Had this in a cafe recently - was so yummy! Would love to try to make it - I prefer recipes to have either no or very little cream (gives me a tummy ache) and the only ones I could find in my books had cream. Thanks in anticipation :)
cookessentials,
Jul 26, 5:50pm
I do a cauliflower and blue cheese which is very nice.
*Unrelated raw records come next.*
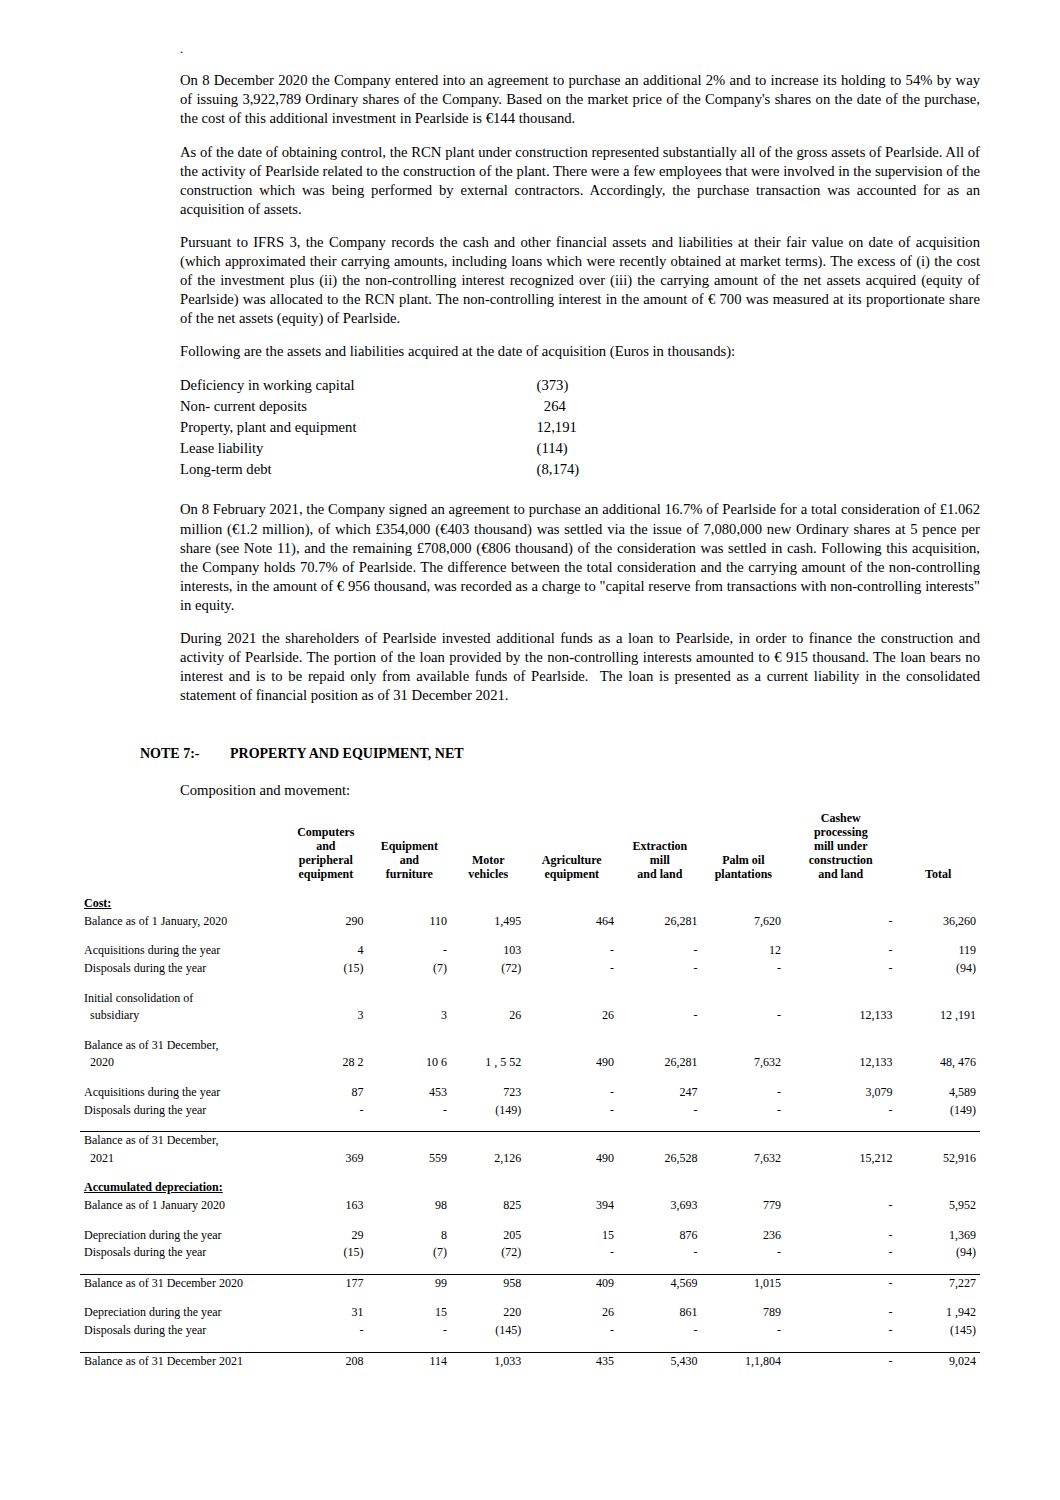.
On 8 December 2020 the Company entered into an agreement to purchase an additional 2% and to increase its holding to 54% by way of issuing 3,922,789 Ordinary shares of the Company. Based on the market price of the Company's shares on the date of the purchase, the cost of this additional investment in Pearlside is €144 thousand.
As of the date of obtaining control, the RCN plant under construction represented substantially all of the gross assets of Pearlside. All of the activity of Pearlside related to the construction of the plant. There were a few employees that were involved in the supervision of the construction which was being performed by external contractors. Accordingly, the purchase transaction was accounted for as an acquisition of assets.
Pursuant to IFRS 3, the Company records the cash and other financial assets and liabilities at their fair value on date of acquisition (which approximated their carrying amounts, including loans which were recently obtained at market terms). The excess of (i) the cost of the investment plus (ii) the non-controlling interest recognized over (iii) the carrying amount of the net assets acquired (equity of Pearlside) was allocated to the RCN plant. The non-controlling interest in the amount of € 700 was measured at its proportionate share of the net assets (equity) of Pearlside.
Following are the assets and liabilities acquired at the date of acquisition (Euros in thousands):
| Deficiency in working capital | (373) |
| Non- current deposits | 264 |
| Property, plant and equipment | 12,191 |
| Lease liability | (114) |
| Long-term debt | (8,174) |
On 8 February 2021, the Company signed an agreement to purchase an additional 16.7% of Pearlside for a total consideration of £1.062 million (€1.2 million), of which £354,000 (€403 thousand) was settled via the issue of 7,080,000 new Ordinary shares at 5 pence per share (see Note 11), and the remaining £708,000 (€806 thousand) of the consideration was settled in cash. Following this acquisition, the Company holds 70.7% of Pearlside. The difference between the total consideration and the carrying amount of the non-controlling interests, in the amount of € 956 thousand, was recorded as a charge to "capital reserve from transactions with non-controlling interests" in equity.
During 2021 the shareholders of Pearlside invested additional funds as a loan to Pearlside, in order to finance the construction and activity of Pearlside. The portion of the loan provided by the non-controlling interests amounted to € 915 thousand. The loan bears no interest and is to be repaid only from available funds of Pearlside. The loan is presented as a current liability in the consolidated statement of financial position as of 31 December 2021.
NOTE 7:-PROPERTY AND EQUIPMENT, NET
Composition and movement:
| | Computers and peripheral equipment | Equipment and furniture | Motor vehicles | Agriculture equipment | Extraction mill and land | Palm oil plantations | Cashew processing mill under construction and land | Total |
| --- | --- | --- | --- | --- | --- | --- | --- | --- |
| Cost: | |
| Balance as of 1 January, 2020 | 290 | 110 | 1,495 | 464 | 26,281 | 7,620 | - | 36,260 |
| Acquisitions during the year | 4 | - | 103 | - | - | 12 | - | 119 |
| Disposals during the year | (15) | (7) | (72) | - | - | - | - | (94) |
| Initial consolidation of | |
| subsidiary | 3 | 3 | 26 | 26 | - | - | 12,133 | 12 ,191 |
| Balance as of 31 December, | |
| 2020 | 28 2 | 10 6 | 1 , 5 52 | 490 | 26,281 | 7,632 | 12,133 | 48, 476 |
| Acquisitions during the year | 87 | 453 | 723 | - | 247 | - | 3,079 | 4,589 |
| Disposals during the year | - | - | (149) | - | - | - | - | (149) |
| Balance as of 31 December, | |
| 2021 | 369 | 559 | 2,126 | 490 | 26,528 | 7,632 | 15,212 | 52,916 |
| Accumulated depreciation: | |
| Balance as of 1 January 2020 | 163 | 98 | 825 | 394 | 3,693 | 779 | - | 5,952 |
| Depreciation during the year | 29 | 8 | 205 | 15 | 876 | 236 | - | 1,369 |
| Disposals during the year | (15) | (7) | (72) | - | - | - | - | (94) |
| Balance as of 31 December 2020 | 177 | 99 | 958 | 409 | 4,569 | 1,015 | - | 7,227 |
| Depreciation during the year | 31 | 15 | 220 | 26 | 861 | 789 | - | 1 ,942 |
| Disposals during the year | - | - | (145) | - | - | - | - | (145) |
| Balance as of 31 December 2021 | 208 | 114 | 1,033 | 435 | 5,430 | 1,1,804 | - | 9,024 |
Add a 1 teasp ground cumin and 1 teasp curry powder to 2 cloves chopped garlic and i large chopped onion and fry in a little olive oil until onion softens. Add 1 chopped cauliflower and 1 chopped potato and stir. Add 1 litre of vege or chicken stock and cook until veges soft. Process in a liquidizer or with a stick blenderr until smooth, season with S & P to taste. Add enough milk to make to thin, add chopped parsley and serve with toast or a bread roll. You can add ceam instead of milk if prefered. Sometimes I add some chopped spinach before adding the milk and heat through.
motorbo,
Jul 27, 2:38am
the best ive ever had was an old Australian womans weekly recipe, it was pretty much your onion softened in butter, add flour for a roux, stock and cauli and then blitz and add cream to finish
bev00,
Jul 27, 6:27am
Caulis abundant and cheap at mo
groomingtools,
Jul 27, 5:07pm
Cauliflower and Blue Cheese is called Creme du Barry and is fabulous and easy to make - I dont use cream
sampa,
Jul 27, 7:47pm
What's a good blue cheese to use for this? Considering making it this week.
Thanks.
2spotties,
Jul 27, 7:55pm
1Tbsp olive oil 1 Onion chopped 1 garlic clove thinly sliced or 1tsp mince garlic 500g cauliflower (round about half a head) 1 carrot roughly chopped 3 cups chicken or vege stock 400g can cannellini beans drained and rinsed
1. Heat oil in a large saucepan on medium hat. Saute onion and garlic for 4-5mins until tender 2. Add cauliflower and carrot to pan. Cover with stock. Bring to the boil. Reduce heat to low and simmer, covered for 15-20mins until tender. 3. Stir beans through. Using a hand blender process until smooth. Season to taste. 4. Serve topped with parsley.
This soup is really yum and easy to make, it has a lovely creamy texture thanks to the beans. Definitely worth a try this one. Think I got this from a womans weekly type mag.
jill117,
Jul 28, 12:28am
I roast the cauliflower first, until golden. It gives a nicer flavour to the soup imho.
gennie,
Feb 13, 11:42am
Had Cauliflower and bacon soup for dinner tonight. Basically softened onions, bacon (about 4 slices chopped then cooked with onion), chicken stock (about 1 litre) and half a cauliflower. Cook. Blitz. Yum. (Adjust stock for thickness). Very very easy.